## The task:
Revise the text of the material below so that each "Social" becomes "Community", with everything else unchanged. Leave the pictures out of your answer.

Segment Start: Input data

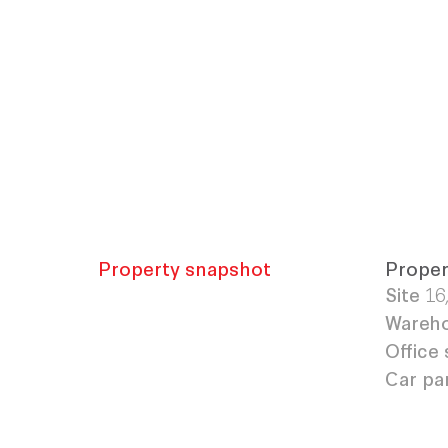
Property snapshot
Proper
Site
16
Wareho
Office 
Car pa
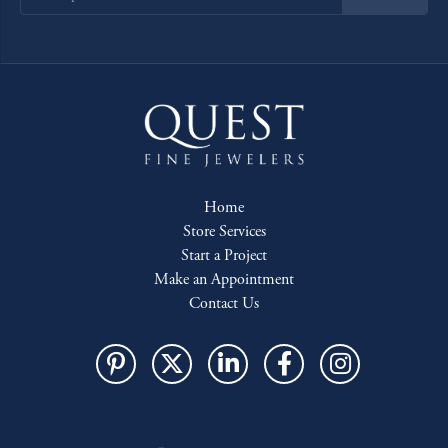
Home
Store Services
Start a Project
Make an Appointment
Contact Us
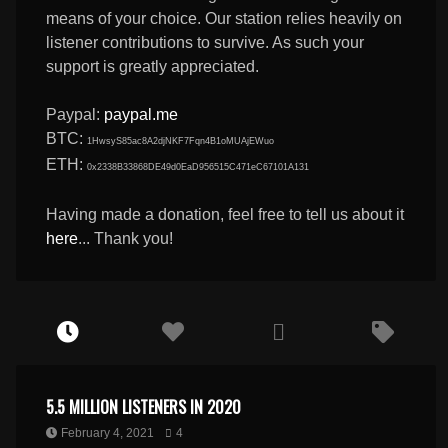
means of your choice. Our station relies heavily on
listener contributions to survive. As such your
support is greatly appreciated.
Paypal:
paypal.me
BTC:
1HwsyS85ac8A2djNKF7Fqn4B1oMUAjEWuo
ETH:
0x2338B33868DE49d0EaD956515C471eC67101A131
Having made a donation, feel free to tell us about it
here
... Thank you!
5.5 MILLION LISTENERS IN 2020
February 4, 2021
4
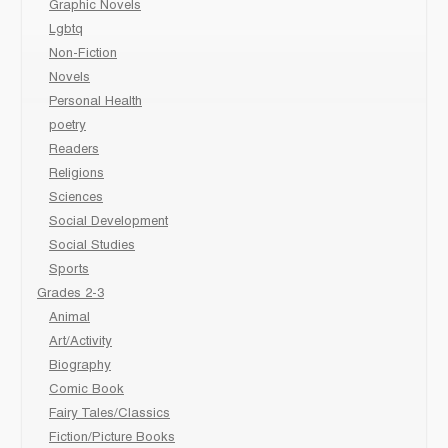
Graphic Novels
Lgbtq
Non-Fiction
Novels
Personal Health
poetry
Readers
Religions
Sciences
Social Development
Social Studies
Sports
Grades 2-3
Animal
Art/Activity
Biography
Comic Book
Fairy Tales/Classics
Fiction/Picture Books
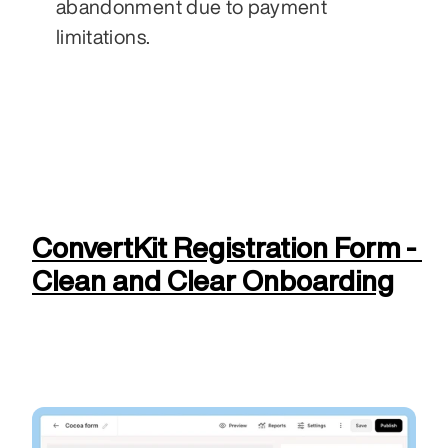
abandonment due to payment 
limitations.
ConvertKit Registration Form - 
Clean and Clear Onboarding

Segment End: Input data

## Result for this task:
Property snapshot
Proper
Site
16
Wareho
Office 
Car pa
Home
Store Services
Start a Project
Make an Appointment
Contact Us
means of your choice. Our station relies heavily on
listener contributions to survive. As such your
support is greatly appreciated.
Paypal:
paypal.me
BTC:
1HwsyS85ac8A2djNKF7Fqn4B1oMUAjEWuo
ETH:
0x2338B33868DE49d0EaD956515C471eC67101A131
Having made a donation, feel free to tell us about it
here
... Thank you!
5.5 MILLION LISTENERS IN 2020
February 4, 2021
4
Graphic Novels
Lgbtq
Non-Fiction
Novels
Personal Health
poetry
Readers
Religions
Sciences
Community Development
Community Studies
Sports
Grades 2-3
Animal
Art/Activity
Biography
Comic Book
Fairy Tales/Classics
Fiction/Picture Books
abandonment due to payment 
limitations.
ConvertKit Registration Form - 
Clean and Clear Onboarding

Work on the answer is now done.